Hardware multipliers typically start with an approach called “Booth multiplication”, which is similar to grade school shift-and-add but more efficient (and, since we’re here, a nice demonstration of two’s complement’s good properties). The partial products may be summed in successive clock cycles, or summed in a single cycle at the cost of lots of die area, or anywhere in between.
Addition is often still cheaper than multiplication, since (a) the CPU designer doesn’t necessarily parallelize the multiplier all the way to single-cycle latency, if that would take unreasonable area and/or add enough levels of logic to slow the whole processor down, and (b) in a processor that can execute multiple instructions simultaneously, even if they have a fast multiplier, some other instruction might be using it. It’s usually a factor of ~2, though, not a factor of the operand width.
Regarding “shift and add” on old electronic calculators (early 70s vintage).
They didn’t do math in binary at first! It was all decimal. (No need to convert bases at all.) The shift and add method was like the grade school method except to do one step like multiply 836554 by 7 you did six additions of 836554 to itself. Slow, but not a lot of transistors. It’s mind boggling how “badly” you can get by doing arithmetic if you’re willing to sacrifice speed for circuit simplicity.
Ah , yeah like 4004 and the 6502 and the 8088 and others had the BCD maths,
one digit in 4 bits (or two in a byte for the 8 bit cpu, 4 in a word for the 16 bit… ) …
so they did it much like you do on paper…
The reason to move away from that ? Sure its one instruction, but it took 24 slow cycles to do all this ! Besides which , you already have a proper binary add for calculating addresses (relative and indexed addressing modes…)
The calculator on the 4004 could be programmed in purely absolute addressing modes, but thats only working for simple ,very short, very little data , algorithms… its not feasible for larger algorithms…
Interesting. I didn’t know any of this, which goes to show how specialized the field’s become; hardware people and software people don’t interact much, and while each is aware of something of the other group’s doings, a lot of the details get lost.

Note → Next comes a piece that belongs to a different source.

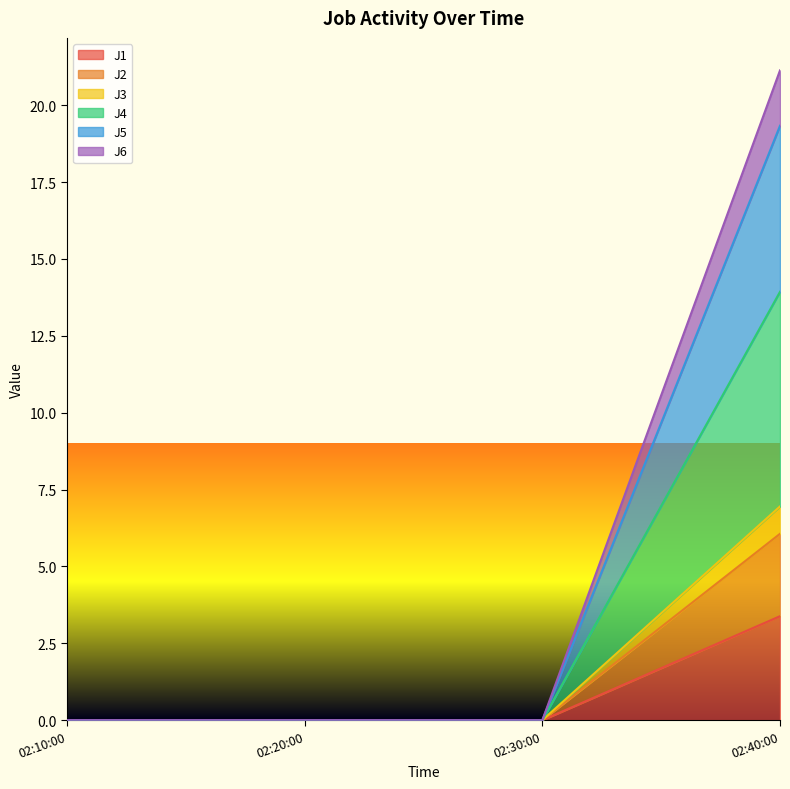

How many categories are shown in the chart?

4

And back in the days of mainframe computers that were run by professional computer operators, neither hardware nor software people bothered to interact much with the people who actually ran those machines.
We had reel-to-reel magnetic tape in various bit-densities. The programs we ran didn’t know how to set the correct density for the tapes they wrote or read. But the tape drives had buttons on the control panel to select which density to use. It was the duty of the operator to select the correct density every time we hung a tape.
Comes now, one day, a new model of tape drives that didn’t have density selection buttons on the control panel. Oops. Now, we had to run a separate program on one of the other machines (with the older tape drives) to upload files from certain non-standard-density tapes and copy them over to the machine where we needed to use the files.
ETA: One day, I took the executable image file of that program (for uploading files from a tape onto disk), which I didn’t have any source code for, and poked through an octal dump of the code. I found the right relevant place, and made a binary patch to set the tape density automatically.